_EXERCISE DESCRIPTION_:
Transcribe every record below word for word.

============

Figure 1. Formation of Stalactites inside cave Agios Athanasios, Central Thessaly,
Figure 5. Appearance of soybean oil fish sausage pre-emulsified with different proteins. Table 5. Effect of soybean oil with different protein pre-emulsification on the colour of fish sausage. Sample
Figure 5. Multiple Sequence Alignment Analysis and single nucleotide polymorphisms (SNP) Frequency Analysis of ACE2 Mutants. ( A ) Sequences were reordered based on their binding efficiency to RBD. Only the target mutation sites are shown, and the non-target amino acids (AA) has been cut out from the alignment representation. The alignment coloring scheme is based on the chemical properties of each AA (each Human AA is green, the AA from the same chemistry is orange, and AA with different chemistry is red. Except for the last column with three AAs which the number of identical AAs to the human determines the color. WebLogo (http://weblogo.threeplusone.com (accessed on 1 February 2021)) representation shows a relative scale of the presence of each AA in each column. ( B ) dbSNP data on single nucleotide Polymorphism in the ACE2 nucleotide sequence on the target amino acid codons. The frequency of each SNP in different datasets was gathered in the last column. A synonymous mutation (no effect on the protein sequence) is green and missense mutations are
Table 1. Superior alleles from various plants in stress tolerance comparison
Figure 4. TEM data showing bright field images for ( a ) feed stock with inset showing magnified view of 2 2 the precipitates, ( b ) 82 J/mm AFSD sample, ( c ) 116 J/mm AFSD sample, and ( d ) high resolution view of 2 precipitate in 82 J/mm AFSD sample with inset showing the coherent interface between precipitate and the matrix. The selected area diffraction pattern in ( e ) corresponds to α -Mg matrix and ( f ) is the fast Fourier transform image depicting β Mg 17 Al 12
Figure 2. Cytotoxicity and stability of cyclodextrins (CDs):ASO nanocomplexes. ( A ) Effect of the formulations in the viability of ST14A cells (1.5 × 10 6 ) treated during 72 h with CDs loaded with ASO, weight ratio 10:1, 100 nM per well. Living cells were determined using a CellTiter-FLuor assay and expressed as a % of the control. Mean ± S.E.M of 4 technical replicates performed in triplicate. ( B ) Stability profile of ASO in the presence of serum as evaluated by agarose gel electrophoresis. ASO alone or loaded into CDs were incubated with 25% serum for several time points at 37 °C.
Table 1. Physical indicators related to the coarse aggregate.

============

_SOLVED PROBLEM_:
Figure 1. Formation of Stalactites inside cave Agios Athanasios, Central Thessaly,
Figure 5. Appearance of soybean oil fish sausage pre-emulsified with different proteins. Table 5. Effect of soybean oil with different protein pre-emulsification on the colour of fish sausage. Sample
Figure 5. Multiple Sequence Alignment Analysis and single nucleotide polymorphisms (SNP) Frequency Analysis of ACE2 Mutants. ( A ) Sequences were reordered based on their binding efficiency to RBD. Only the target mutation sites are shown, and the non-target amino acids (AA) has been cut out from the alignment representation. The alignment coloring scheme is based on the chemical properties of each AA (each Human AA is green, the AA from the same chemistry is orange, and AA with different chemistry is red. Except for the last column with three AAs which the number of identical AAs to the human determines the color. WebLogo (http://weblogo.threeplusone.com (accessed on 1 February 2021)) representation shows a relative scale of the presence of each AA in each column. ( B ) dbSNP data on single nucleotide Polymorphism in the ACE2 nucleotide sequence on the target amino acid codons. The frequency of each SNP in different datasets was gathered in the last column. A synonymous mutation (no effect on the protein sequence) is green and missense mutations are
Table 1. Superior alleles from various plants in stress tolerance comparison
Figure 4. TEM data showing bright field images for ( a ) feed stock with inset showing magnified view of 2 2 the precipitates, ( b ) 82 J/mm AFSD sample, ( c ) 116 J/mm AFSD sample, and ( d ) high resolution view of 2 precipitate in 82 J/mm AFSD sample with inset showing the coherent interface between precipitate and the matrix. The selected area diffraction pattern in ( e ) corresponds to α -Mg matrix and ( f ) is the fast Fourier transform image depicting β Mg 17 Al 12
Figure 2. Cytotoxicity and stability of cyclodextrins (CDs):ASO nanocomplexes. ( A ) Effect of the formulations in the viability of ST14A cells (1.5 × 10 6 ) treated during 72 h with CDs loaded with ASO, weight ratio 10:1, 100 nM per well. Living cells were determined using a CellTiter-FLuor assay and expressed as a % of the control. Mean ± S.E.M of 4 technical replicates performed in triplicate. ( B ) Stability profile of ASO in the presence of serum as evaluated by agarose gel electrophoresis. ASO alone or loaded into CDs were incubated with 25% serum for several time points at 37 °C.
Table 1. Physical indicators related to the coarse aggregate.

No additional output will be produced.